On Wednesday, Robertson announced details of the Government’s proposed compulsory unemployment, sickness and disability insurance scheme. Foreshadowed in the May 2021 budget, the proposal involves ACC-style insurance for workers who lose their jobs or face long-term sickness or disability.

Those laid off or who have to stop working because of a health condition or disability will receive 80% of their usual salary for up to seven months, subject to a salary cap set at the same level as ACC. A compulsory levy (a tax by any other name) of close to 3% will pay for the scheme, with workers and firms both contributing.

The OECD has long supported unemployment insurance schemes. Many developed economies have them, especially in Europe.

And like the Government’s innocuous-sounding “Fair Pay Agreements”, unemployment insurance sounds good. Who would not want to receive up to 80% of their income for seven months if they were laid off or could not work due to ill health?

But as with FPAs, there is a catch. Indeed, several of them.

First, New Zealand suffers from no identified problem for compulsory unemployment insurance to solve. Our welfare system is well targeted by international standards. We have comparatively low levels of unemployment (including less than half the OECD average level of long-term unemployment).

Secondly, Robertson’s scheme is estimated to cost firms and workers $3.5 billion a year – a hefty bill for insurance most workers have chosen not to purchase for themselves.

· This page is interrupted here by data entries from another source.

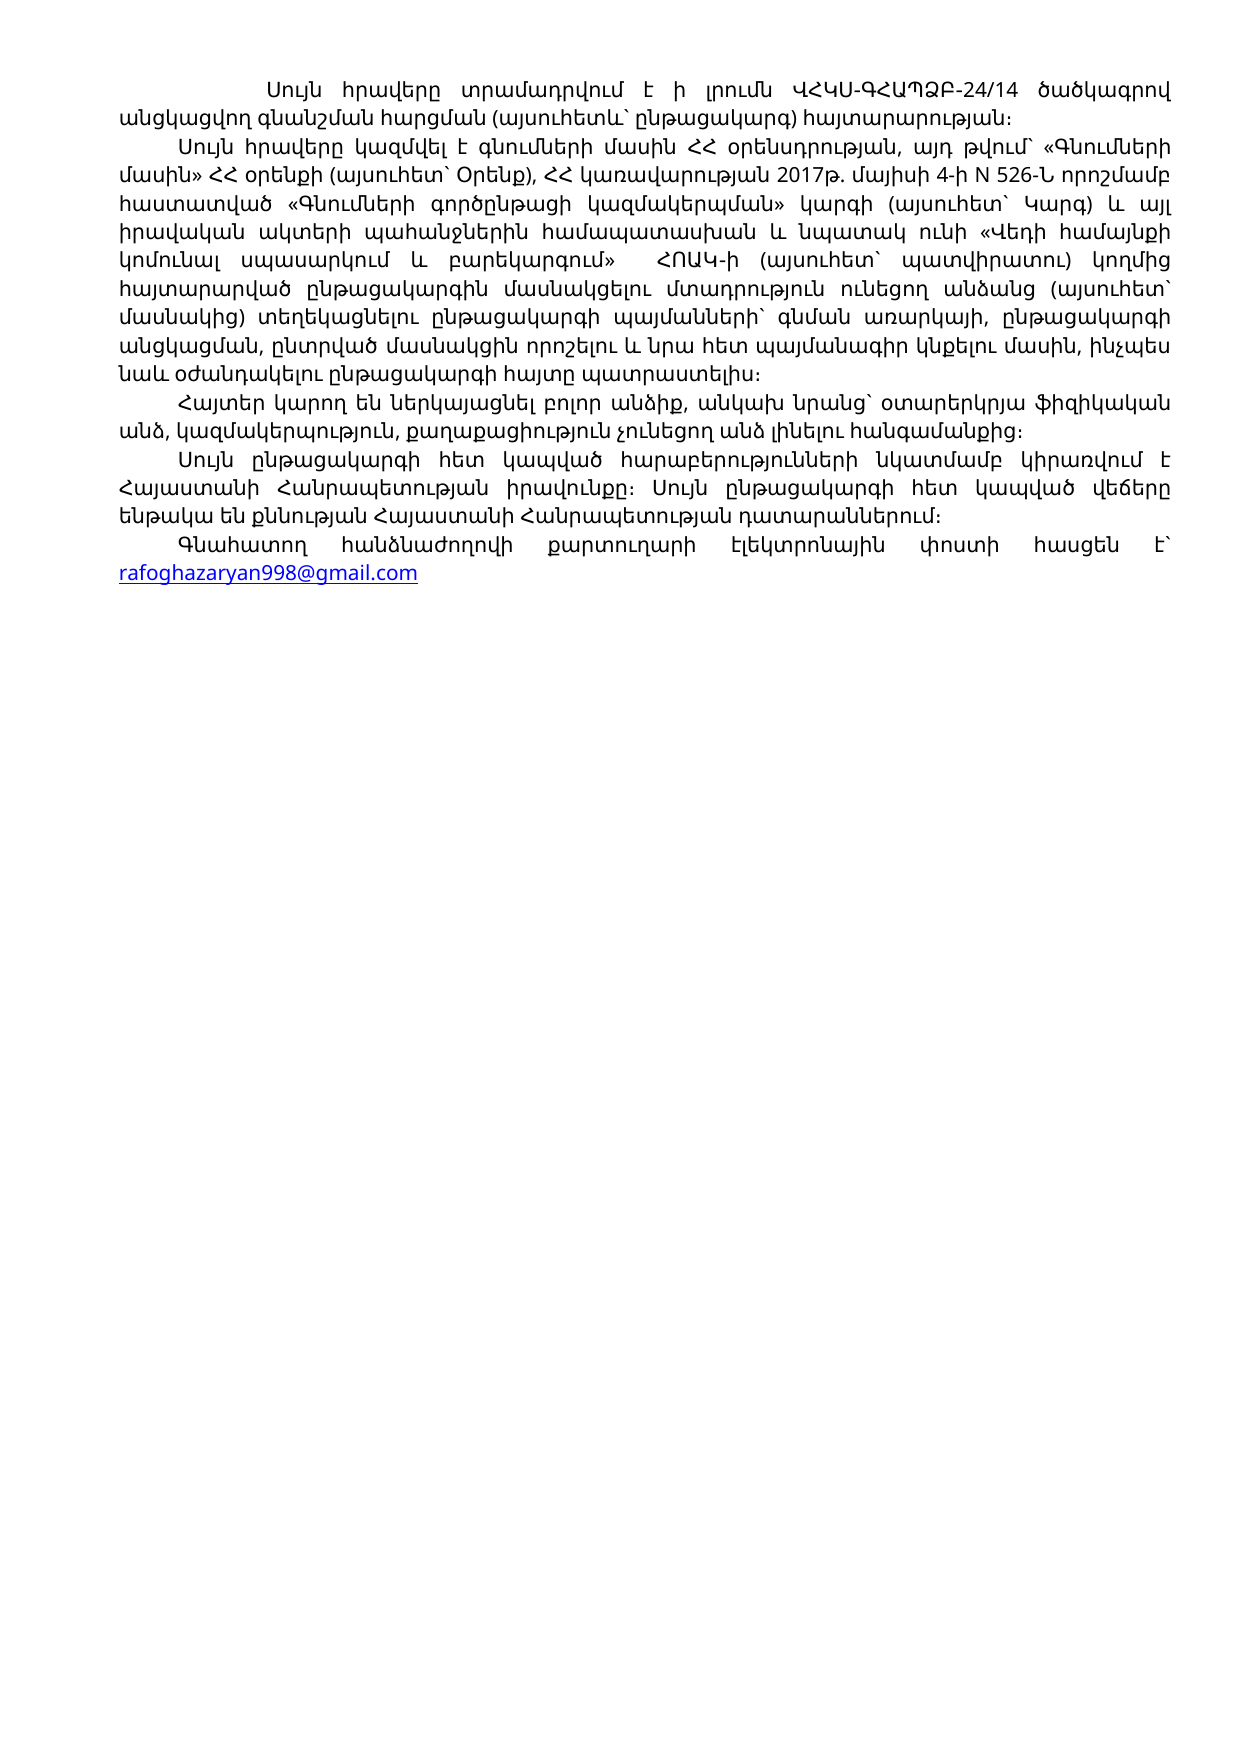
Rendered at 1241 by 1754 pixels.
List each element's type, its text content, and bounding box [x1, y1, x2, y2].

text Սույն ընթացակարգի հետ կապված հարաբերությունների նկատմամբ կիրառվում է Հայաստանի Հանրապետության իրավունքը։ Սույն ընթացակարգի հետ կապված վեճերը ենթակա են քննության Հայաստանի Հանրապետության դատարաններում։ [118, 445, 1171, 530]
text Գնահատող հանձնաժողովի քարտուղարի էլեկտրոնային փոստի հասցեն է` rafoghazaryan998@gmail.com [118, 530, 1171, 587]
text Հայտեր կարող են ներկայացնել բոլոր անձիք, անկախ նրանց` օտարերկրյա ֆիզիկական անձ, կազմակերպություն, քաղաքացիություն չունեցող անձ լինելու հանգամանքից։ [118, 388, 1171, 445]
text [118, 75, 1171, 132]
text Սույն հրավերը կազմվել է գնումների մասին ՀՀ օրենսդրության, այդ թվում` «Գնումների մասին» ՀՀ օրենքի (այսուհետ` Օրենք), ՀՀ կառավարության 2017թ. մայիսի 4-ի N 526-Ն որոշմամբ հաստատված «Գնումների գործընթացի կազմակերպման» կարգի (այսուհետ` Կարգ) և այլ իրավական ակտերի պահանջներին համապատասխան և նպատակ ունի «Վեդի համայնքի կոմունալ սպասարկում և բարեկարգում» ՀՈԱԿ-ի (այսուհետ` պատվիրատու) կողմից հայտարարված ընթացակարգին մասնակցելու մտադրություն ունեցող անձանց (այսուհետ` մասնակից) տեղեկացնելու ընթացակարգի պայմանների` գնման առարկայի, ընթացակարգի անցկացման, ընտրված մասնակցին որոշելու և նրա հետ պայմանագիր կնքելու մասին, ինչպես նաև օժանդակելու ընթացակարգի հայտը պատրաստելիս։ [118, 132, 1171, 388]
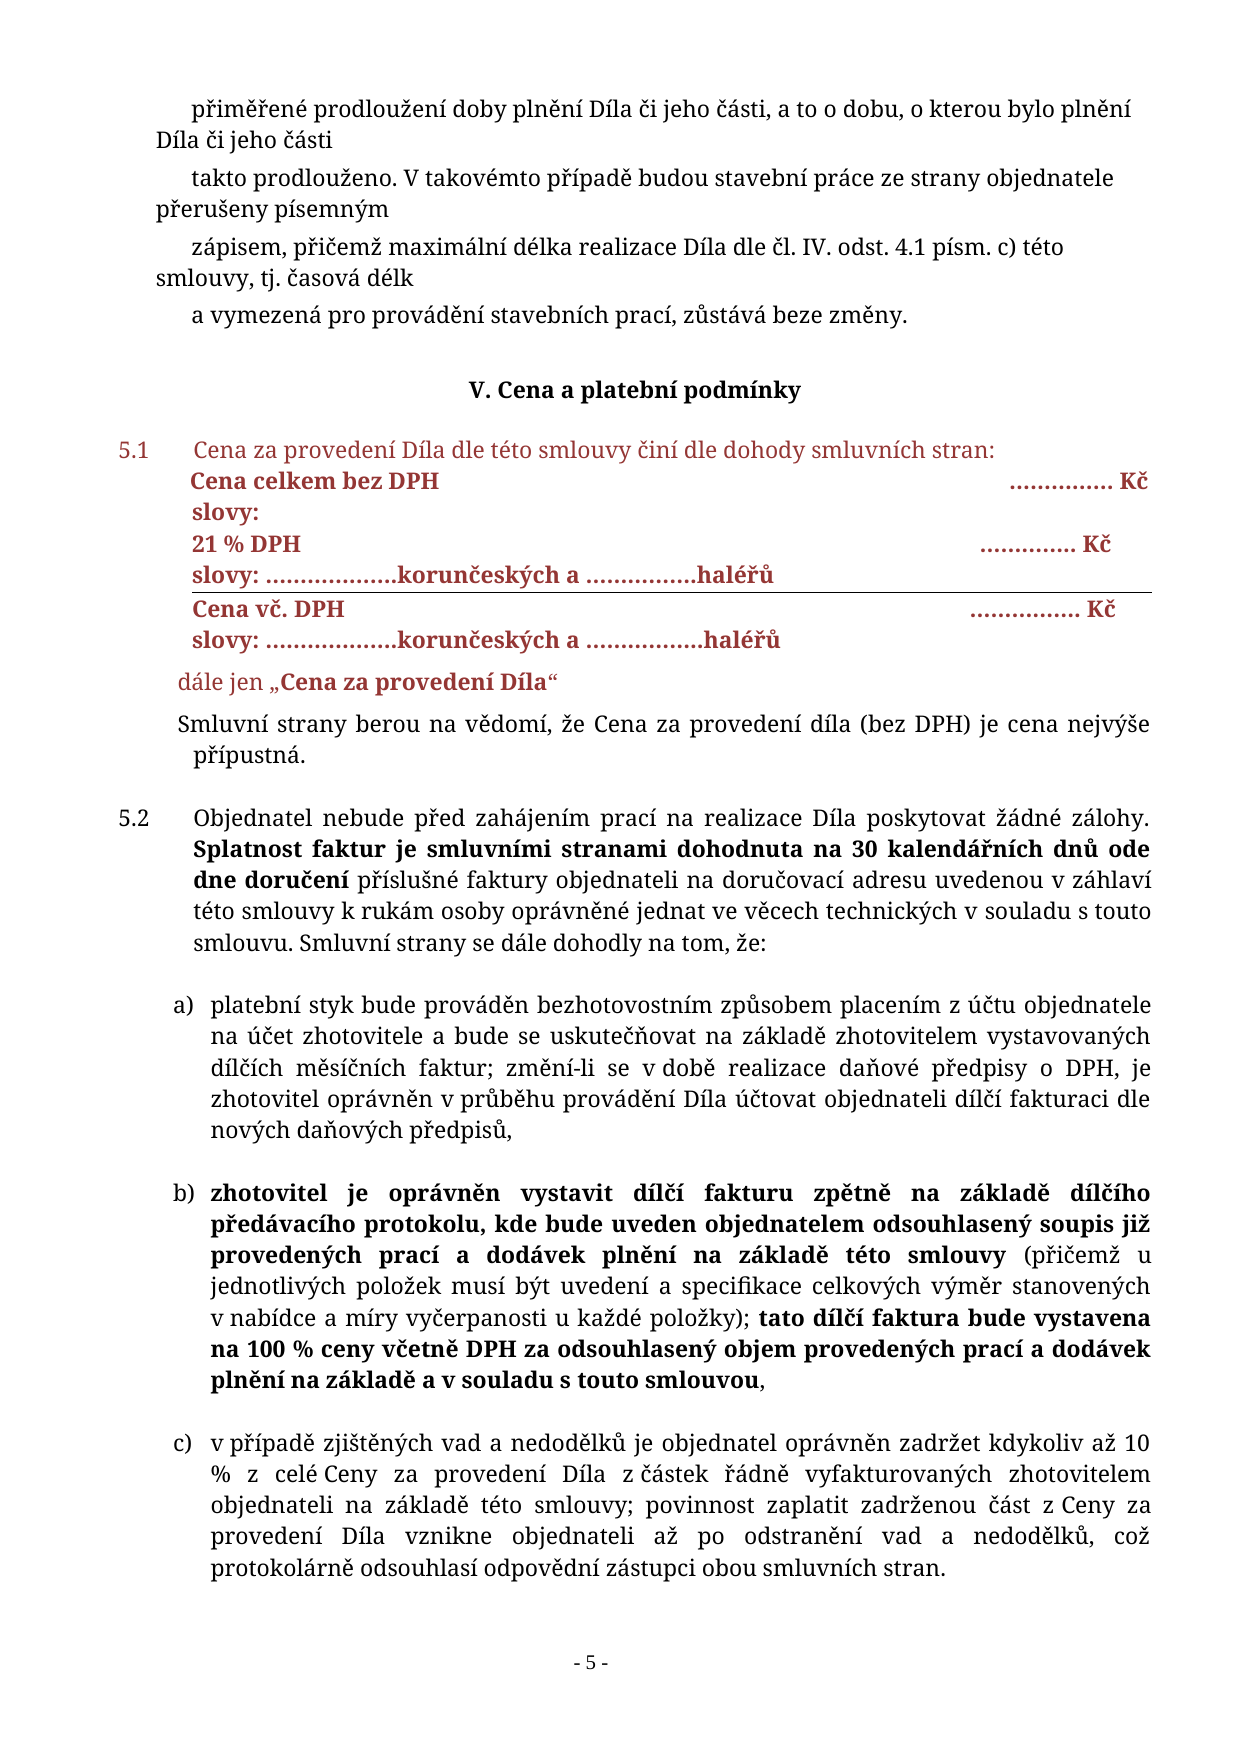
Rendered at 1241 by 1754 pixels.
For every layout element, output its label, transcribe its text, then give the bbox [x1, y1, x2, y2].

list 21 % DPH ………….. Kč [192, 528, 1152, 559]
list Objednatel nebude před zahájením prací na realizace Díla poskytovat žádné zálohy. Splatnost faktur je smluvními stranami dohodnuta na 30 kalendářních dnů ode dne doručení příslušné faktury objednateli na doručovací adresu uvedenou v záhlaví této smlouvy k rukám osoby oprávněné jednat ve věcech technických v souladu s touto smlouvu. Smluvní strany se dále dohodly na tom, že: [118, 802, 1152, 958]
text dále jen „Cena za provedení Díla“ [177, 666, 1152, 697]
list Cena vč. DPH ……………. Kč [192, 593, 1152, 624]
text V. Cena a platební podmínky [118, 374, 1152, 405]
list v případě zjištěných vad a nedodělků je objednatel oprávněn zadržet kdykoliv až 10 % z celé Ceny za provedení Díla z částek řádně vyfakturovaných zhotovitelem objednateli na základě této smlouvy; povinnost zaplatit zadrženou část z Ceny za provedení Díla vznikne objednateli až po odstranění vad a nedodělků, což protokolárně odsouhlasí odpovědní zástupci obou smluvních stran. [173, 1427, 1152, 1583]
text zápisem, přičemž maximální délka realizace Díla dle čl. IV. odst. 4.1 písm. c) této smlouvy, tj. časová délk [156, 230, 1152, 293]
text Smluvní strany berou na vědomí, že Cena za provedení díla (bez DPH) je cena nejvýše přípustná. [177, 708, 1152, 770]
list platební styk bude prováděn bezhotovostním způsobem placením z účtu objednatele na účet zhotovitele a bude se uskutečňovat na základě zhotovitelem vystavovaných dílčích měsíčních faktur; změní-li se v době realizace daňové předpisy o DPH, je zhotovitel oprávněn v průběhu provádění Díla účtovat objednateli dílčí fakturaci dle nových daňových předpisů, [173, 989, 1152, 1145]
list slovy: [192, 496, 1152, 528]
list slovy: ……………….korunčeských a ……………..haléřů [192, 624, 1152, 656]
list Cena za provedení Díla dle této smlouvy činí dle dohody smluvních stran: [118, 434, 1152, 465]
text takto prodlouženo. V takovémto případě budou stavební práce ze strany objednatele přerušeny písemným [156, 162, 1152, 224]
list slovy: ……………….korunčeských a …………….haléřů [192, 559, 1152, 592]
text přiměřené prodloužení doby plnění Díla či jeho části, a to o dobu, o kterou bylo plnění Díla či jeho části [156, 93, 1152, 155]
list zhotovitel je oprávněn vystavit dílčí fakturu zpětně na základě dílčího předávacího protokolu, kde bude uveden objednatelem odsouhlasený soupis již provedených prací a dodávek plnění na základě této smlouvy (přičemž u jednotlivých položek musí být uvedení a specifikace celkových výměr stanovených v nabídce a míry vyčerpanosti u každé položky); tato dílčí faktura bude vystavena na 100 % ceny včetně DPH za odsouhlasený objem provedených prací a dodávek plnění na základě a v souladu s touto smlouvou, [173, 1177, 1152, 1395]
text a vymezená pro provádění stavebních prací, zůstává beze změny. [156, 299, 1152, 330]
list Cena celkem bez DPH …………… Kč [118, 465, 1152, 496]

More importantly, as the Initiative showed in our 2021 research note, Unemployment insurance – more tax for more unemployment, the international evidence reveals costly unemployment schemes like Robertson’s lead to increased unemployment, including long-term unemployment.

Only a moment’s thought reveals why. If the Government increases the generosity of the unemployment benefit, the incentives for the unemployed to seek work are relaxed. And the longer workers stay out of the workforce, the harder it becomes for them to return to it.

Unemployment is a peril for workers. But Robertson’s compulsory insurance is worse.